To: KLP who wrote (276680)7/16/2002 11:05:44 PM
From: stockman_scott  Read Replies (2) | Respond to of 769667
 
<<...McAuliffe's Shady Business Past --
Why the DNC chairman can't preach about business accountability...>>

IMO, McAuliffe should be fired -- he was in bed with Global Crossing and is tainted...Both parties have some baggage to deal with.



To: KLP who wrote (276680)7/17/2002 1:57:20 AM
From: Karen Lawrence  Respond to of 769667
 
KLP; You'll love this: Someday is Today
U.S. Term Limits Daily Radio Commentary #621
Release Date: July 2, 2002
Someday, if all this politically correct nonsense continues, why, our public education system will wind up altering great literary works just to be politically correct.

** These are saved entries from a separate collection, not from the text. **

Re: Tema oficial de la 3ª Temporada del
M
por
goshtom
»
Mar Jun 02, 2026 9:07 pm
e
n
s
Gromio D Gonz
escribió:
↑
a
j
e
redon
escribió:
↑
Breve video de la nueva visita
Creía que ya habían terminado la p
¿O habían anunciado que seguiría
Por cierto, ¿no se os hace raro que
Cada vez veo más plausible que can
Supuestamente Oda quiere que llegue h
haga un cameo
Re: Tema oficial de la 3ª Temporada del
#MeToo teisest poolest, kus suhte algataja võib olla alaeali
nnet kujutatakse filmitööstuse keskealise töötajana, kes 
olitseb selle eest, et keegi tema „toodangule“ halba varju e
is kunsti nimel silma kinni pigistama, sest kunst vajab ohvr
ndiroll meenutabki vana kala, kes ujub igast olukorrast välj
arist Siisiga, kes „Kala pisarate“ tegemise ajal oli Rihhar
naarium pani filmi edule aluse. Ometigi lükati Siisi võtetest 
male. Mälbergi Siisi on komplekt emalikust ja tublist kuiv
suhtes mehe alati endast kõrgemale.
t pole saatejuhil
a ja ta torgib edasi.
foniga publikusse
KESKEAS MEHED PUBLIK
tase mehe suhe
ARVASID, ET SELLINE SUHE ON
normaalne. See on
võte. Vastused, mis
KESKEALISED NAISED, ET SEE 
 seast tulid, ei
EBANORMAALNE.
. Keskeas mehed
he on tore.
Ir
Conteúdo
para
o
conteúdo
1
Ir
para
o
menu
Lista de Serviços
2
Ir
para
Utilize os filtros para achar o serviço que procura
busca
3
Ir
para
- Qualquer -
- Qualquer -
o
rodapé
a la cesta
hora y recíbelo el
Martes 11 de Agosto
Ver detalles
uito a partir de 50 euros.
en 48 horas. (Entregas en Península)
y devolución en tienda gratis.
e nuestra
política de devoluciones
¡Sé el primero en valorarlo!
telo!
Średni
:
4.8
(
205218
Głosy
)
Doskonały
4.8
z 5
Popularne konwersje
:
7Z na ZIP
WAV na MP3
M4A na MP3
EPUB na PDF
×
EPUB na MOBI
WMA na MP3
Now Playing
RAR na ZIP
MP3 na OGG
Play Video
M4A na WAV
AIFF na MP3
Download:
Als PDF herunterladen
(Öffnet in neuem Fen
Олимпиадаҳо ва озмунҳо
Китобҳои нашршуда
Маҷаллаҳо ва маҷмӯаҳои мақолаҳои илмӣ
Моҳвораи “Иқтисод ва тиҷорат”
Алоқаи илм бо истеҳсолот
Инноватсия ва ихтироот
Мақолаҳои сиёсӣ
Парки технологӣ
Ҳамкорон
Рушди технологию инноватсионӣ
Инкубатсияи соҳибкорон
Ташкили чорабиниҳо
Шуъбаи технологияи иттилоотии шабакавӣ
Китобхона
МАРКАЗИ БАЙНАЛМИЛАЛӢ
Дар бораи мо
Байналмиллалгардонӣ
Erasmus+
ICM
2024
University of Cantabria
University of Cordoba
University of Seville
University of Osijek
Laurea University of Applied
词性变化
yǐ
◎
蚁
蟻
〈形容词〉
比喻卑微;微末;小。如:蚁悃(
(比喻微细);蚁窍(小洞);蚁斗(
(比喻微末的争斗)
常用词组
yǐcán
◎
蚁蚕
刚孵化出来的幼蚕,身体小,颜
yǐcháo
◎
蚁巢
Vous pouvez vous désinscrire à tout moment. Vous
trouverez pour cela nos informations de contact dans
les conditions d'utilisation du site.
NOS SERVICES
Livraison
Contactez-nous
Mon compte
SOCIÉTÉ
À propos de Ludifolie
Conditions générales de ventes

Then, hoping to test our way out of a collapsing educational system, students will be forced to learn an imposter literature twisted to match the approved pieties of the moment.
In the end, the great works of literature will be flushed down the memory hole. That's what could happen . . . someday . . . if we follow this utopian, politically correct course.

Well, welcome to "someday."

Jeanne Heifetz, a New York mother, found that the State Regents Exam used literary passages that had been changed by educational bureaucrats — "sanitized" of references to things like race and religion. In some cases, the meaning of the passage was destroyed. And in many cases, the numbskull test-makers required students to write essays using information that — you guessed it — had been removed from the literature.

Sure, many changes were minor, but still ridiculous. For instance, in a book by Ernesto Galarza, entitled Barrio Boy, the term "gringo lady" was changed to "American lady" and the terms "skinny" and "fat" became "thin" and "heavy." Talk about thinly-sliced sensibilities.

Oh, sure, these are fun stories to talk about; they keep pundits supplied with ample material, but there is a reality here, too. It's not that we're going to be living in a stupid utopia of politically correct nonsense someday soon. We're living there now! And we need to do something about it.

This is Common Sense. I'm Paul Jacob.